━━━━━ Text provided ━━━━━

Biased short tract repair of palindromic loop mismatches in mammalian cells.

Mismatch repair of palindromic loops in the presence or absence of single-base mismatches was investigated in wild-type and mismatch-binding defective mutant Chinese hamster ovary cells. Recombination intermediates with a maximum heteroduplex DNA (hDNA) region of 697 bp contained a centrally located, phenotypically silent 12-base palindromic loop mismatch, and/or five single-base mismatches. In wild-type cells, both loops and single-base mismatches were efficiently repaired (80-100%). When no other mismatches were present in hDNA, loops were retained with a 1.6-1.9:1 bias. However, this bias was eliminated when single-base mismatches were present, perhaps because single-base mismatches signal nick-directed repair. In the multiple marker crosses, most repair tracts were long and continuous, with preferential loss of markers in cis to proximal nicks, consistent with nicks directing most repair in this situation. However, approximately 25% of repair tracts were discontinuous as a result of loop-specific repair, or from segregation or short tract repair of single-base mismatches. In mutant cells, single-base mismatches were repaired less frequently, but the loop was still repaired efficiently and with bias toward loop retention, indicating that the defect in these cells does not affect loop-specific repair. Repair tracts in products from mutant cells showed a wide variety of mosaic patterns reflecting short regions of repair and segregation consistent with reduced nick-directed repair. In mutant cells, single-base mismatches were repaired more efficiently in the presence of the loop than in its absence, a likely consequence of corepair initiated at the loop.

━━━━━

**Work to complete**
**A.** In the abstract on palindromic loop mismatch repair, what was the maximum size of the heteroduplex DNA region in the recombination intermediates?
**B.** Summarize the abstract on palindromic loop mismatch repair in two sentences.
**C.** According to the abstract on palindromic loop mismatch repair, what caused the roughly 25% of repair tracts that were discontinuous? List every cause.

━━━━━ Information shown ━━━━━

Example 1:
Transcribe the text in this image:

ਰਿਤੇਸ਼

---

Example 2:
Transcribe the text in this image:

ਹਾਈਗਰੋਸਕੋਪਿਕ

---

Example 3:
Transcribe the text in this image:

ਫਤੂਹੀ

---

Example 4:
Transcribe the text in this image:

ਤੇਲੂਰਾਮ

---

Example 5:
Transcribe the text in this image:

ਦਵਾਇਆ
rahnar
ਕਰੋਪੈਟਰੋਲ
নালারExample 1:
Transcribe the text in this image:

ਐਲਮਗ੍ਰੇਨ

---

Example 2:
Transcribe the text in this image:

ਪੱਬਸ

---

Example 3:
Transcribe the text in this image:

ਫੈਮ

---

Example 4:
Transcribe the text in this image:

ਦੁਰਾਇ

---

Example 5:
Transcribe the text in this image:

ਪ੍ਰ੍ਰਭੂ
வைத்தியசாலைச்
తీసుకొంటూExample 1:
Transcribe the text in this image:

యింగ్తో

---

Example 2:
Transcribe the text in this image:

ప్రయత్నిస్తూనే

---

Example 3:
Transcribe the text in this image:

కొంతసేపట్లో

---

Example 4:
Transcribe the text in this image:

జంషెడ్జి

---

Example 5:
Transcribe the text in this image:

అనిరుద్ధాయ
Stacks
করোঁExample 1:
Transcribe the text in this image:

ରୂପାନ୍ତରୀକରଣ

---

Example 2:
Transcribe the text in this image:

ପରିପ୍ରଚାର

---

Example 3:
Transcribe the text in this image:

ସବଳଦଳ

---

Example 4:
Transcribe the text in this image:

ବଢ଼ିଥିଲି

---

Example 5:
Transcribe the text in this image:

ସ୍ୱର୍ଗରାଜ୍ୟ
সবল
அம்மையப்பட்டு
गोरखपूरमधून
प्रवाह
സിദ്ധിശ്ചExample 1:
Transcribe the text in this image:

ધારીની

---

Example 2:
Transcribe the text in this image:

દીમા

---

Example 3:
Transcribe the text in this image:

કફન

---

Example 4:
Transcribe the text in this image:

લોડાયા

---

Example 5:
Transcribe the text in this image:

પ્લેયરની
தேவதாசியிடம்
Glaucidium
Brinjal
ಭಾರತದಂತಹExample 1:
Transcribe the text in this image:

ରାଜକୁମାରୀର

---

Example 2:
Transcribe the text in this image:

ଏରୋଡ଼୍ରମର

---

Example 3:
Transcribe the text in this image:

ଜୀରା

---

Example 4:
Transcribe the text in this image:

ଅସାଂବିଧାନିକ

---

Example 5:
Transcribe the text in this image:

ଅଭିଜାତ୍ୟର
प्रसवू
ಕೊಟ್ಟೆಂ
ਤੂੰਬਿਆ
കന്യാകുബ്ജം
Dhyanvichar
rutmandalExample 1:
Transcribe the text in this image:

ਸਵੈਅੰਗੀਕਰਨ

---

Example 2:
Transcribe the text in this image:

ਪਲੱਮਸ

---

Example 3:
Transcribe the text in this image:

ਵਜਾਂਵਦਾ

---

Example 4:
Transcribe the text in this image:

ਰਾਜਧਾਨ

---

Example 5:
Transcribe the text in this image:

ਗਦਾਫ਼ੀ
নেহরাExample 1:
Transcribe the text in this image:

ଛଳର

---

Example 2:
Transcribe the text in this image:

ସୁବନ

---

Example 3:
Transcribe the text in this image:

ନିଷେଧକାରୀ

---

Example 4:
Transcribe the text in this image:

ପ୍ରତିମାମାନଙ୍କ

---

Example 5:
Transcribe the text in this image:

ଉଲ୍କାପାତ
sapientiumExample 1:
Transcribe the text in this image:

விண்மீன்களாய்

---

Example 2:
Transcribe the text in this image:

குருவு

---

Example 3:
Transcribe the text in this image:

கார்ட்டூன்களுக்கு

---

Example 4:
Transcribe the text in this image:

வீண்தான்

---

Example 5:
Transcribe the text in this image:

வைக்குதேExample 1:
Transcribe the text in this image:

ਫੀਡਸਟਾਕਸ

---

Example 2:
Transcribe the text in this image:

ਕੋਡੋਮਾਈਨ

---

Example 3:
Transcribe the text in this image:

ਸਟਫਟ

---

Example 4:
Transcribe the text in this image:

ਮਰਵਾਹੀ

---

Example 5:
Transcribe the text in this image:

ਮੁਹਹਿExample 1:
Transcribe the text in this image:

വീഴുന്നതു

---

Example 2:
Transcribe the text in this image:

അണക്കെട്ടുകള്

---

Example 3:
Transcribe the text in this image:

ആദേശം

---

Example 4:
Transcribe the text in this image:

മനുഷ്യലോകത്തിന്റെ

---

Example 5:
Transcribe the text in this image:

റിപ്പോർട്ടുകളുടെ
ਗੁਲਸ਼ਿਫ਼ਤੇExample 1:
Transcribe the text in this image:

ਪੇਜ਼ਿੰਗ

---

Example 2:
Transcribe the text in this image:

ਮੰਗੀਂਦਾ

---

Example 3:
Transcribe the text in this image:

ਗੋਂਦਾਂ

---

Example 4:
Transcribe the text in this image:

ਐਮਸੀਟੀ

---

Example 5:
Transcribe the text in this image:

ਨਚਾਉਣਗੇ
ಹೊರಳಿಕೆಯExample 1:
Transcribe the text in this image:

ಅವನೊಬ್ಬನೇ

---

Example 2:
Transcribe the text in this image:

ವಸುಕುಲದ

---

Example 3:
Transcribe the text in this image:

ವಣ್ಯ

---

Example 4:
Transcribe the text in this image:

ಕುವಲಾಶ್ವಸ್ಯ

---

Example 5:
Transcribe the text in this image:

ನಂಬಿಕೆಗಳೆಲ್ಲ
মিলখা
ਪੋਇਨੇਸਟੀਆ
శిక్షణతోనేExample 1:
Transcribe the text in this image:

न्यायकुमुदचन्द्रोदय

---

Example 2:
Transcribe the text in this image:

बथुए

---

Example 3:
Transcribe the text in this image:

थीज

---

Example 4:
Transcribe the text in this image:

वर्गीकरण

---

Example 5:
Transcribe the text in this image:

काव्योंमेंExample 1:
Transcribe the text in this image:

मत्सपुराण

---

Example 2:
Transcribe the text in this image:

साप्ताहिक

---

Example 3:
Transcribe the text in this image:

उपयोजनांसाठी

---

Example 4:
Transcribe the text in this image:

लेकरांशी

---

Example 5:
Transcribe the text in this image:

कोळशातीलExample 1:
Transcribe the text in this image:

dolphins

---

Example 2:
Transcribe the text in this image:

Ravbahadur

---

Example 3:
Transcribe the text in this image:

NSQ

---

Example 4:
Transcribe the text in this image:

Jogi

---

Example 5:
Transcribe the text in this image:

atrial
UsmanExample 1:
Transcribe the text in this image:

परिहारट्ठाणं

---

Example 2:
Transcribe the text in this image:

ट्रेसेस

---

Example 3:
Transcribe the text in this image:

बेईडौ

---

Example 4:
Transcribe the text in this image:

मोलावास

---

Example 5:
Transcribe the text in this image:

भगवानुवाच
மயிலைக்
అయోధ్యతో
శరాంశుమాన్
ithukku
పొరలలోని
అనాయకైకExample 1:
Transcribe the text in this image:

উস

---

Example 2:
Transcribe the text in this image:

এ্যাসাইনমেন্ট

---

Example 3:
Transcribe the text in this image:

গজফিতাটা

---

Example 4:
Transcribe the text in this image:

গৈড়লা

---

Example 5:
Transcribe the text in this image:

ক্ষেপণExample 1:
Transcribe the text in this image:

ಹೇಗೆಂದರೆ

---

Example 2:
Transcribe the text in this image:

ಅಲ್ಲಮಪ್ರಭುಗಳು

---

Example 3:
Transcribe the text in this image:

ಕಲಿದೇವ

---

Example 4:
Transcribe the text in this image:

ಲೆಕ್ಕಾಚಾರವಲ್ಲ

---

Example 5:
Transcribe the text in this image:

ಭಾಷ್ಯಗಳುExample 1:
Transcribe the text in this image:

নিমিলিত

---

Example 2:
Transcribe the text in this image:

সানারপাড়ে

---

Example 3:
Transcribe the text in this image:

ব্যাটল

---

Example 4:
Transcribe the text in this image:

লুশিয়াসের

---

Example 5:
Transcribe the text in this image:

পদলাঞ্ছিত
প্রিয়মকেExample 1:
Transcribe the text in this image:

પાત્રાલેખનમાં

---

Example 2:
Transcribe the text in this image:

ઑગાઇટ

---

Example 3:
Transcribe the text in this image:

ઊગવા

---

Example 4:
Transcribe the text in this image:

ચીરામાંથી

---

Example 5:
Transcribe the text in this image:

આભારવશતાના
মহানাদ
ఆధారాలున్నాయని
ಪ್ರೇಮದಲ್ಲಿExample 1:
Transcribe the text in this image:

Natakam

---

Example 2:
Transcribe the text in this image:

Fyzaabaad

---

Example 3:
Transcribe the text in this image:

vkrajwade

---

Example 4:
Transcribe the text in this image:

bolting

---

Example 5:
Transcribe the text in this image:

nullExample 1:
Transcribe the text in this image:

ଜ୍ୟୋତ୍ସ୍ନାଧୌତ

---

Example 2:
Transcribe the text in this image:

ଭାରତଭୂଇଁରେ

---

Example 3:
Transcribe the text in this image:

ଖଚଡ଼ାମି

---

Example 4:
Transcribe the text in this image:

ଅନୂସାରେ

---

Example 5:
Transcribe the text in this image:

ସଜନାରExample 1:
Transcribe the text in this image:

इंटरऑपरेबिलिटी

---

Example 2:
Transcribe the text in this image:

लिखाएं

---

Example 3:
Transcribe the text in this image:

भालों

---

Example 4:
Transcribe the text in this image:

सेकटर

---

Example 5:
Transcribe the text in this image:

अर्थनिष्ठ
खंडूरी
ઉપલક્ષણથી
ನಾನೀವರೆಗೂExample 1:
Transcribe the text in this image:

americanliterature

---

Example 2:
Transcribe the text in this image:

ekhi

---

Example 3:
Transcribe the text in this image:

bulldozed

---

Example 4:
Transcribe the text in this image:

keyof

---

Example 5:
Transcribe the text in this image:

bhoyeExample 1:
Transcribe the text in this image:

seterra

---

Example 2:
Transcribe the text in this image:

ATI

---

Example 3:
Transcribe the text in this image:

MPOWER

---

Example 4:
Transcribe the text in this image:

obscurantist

━━━━━

**List of solutions**
**A.** 697 bp

**B.** In wild-type Chinese hamster ovary cells, palindromic loops and single-base mismatches were both repaired efficiently, and loops were retained with a bias that disappeared when single-base mismatches were present. In mismatch-binding defective mutant cells, single-base mismatches were repaired less often, but the loop was still repaired efficiently and with a bias toward retention, indicating that the defect does not affect loop-specific repair.

**C.**
- Loop-specific repair
- Segregation of single-base mismatches
- Short tract repair of single-base mismatches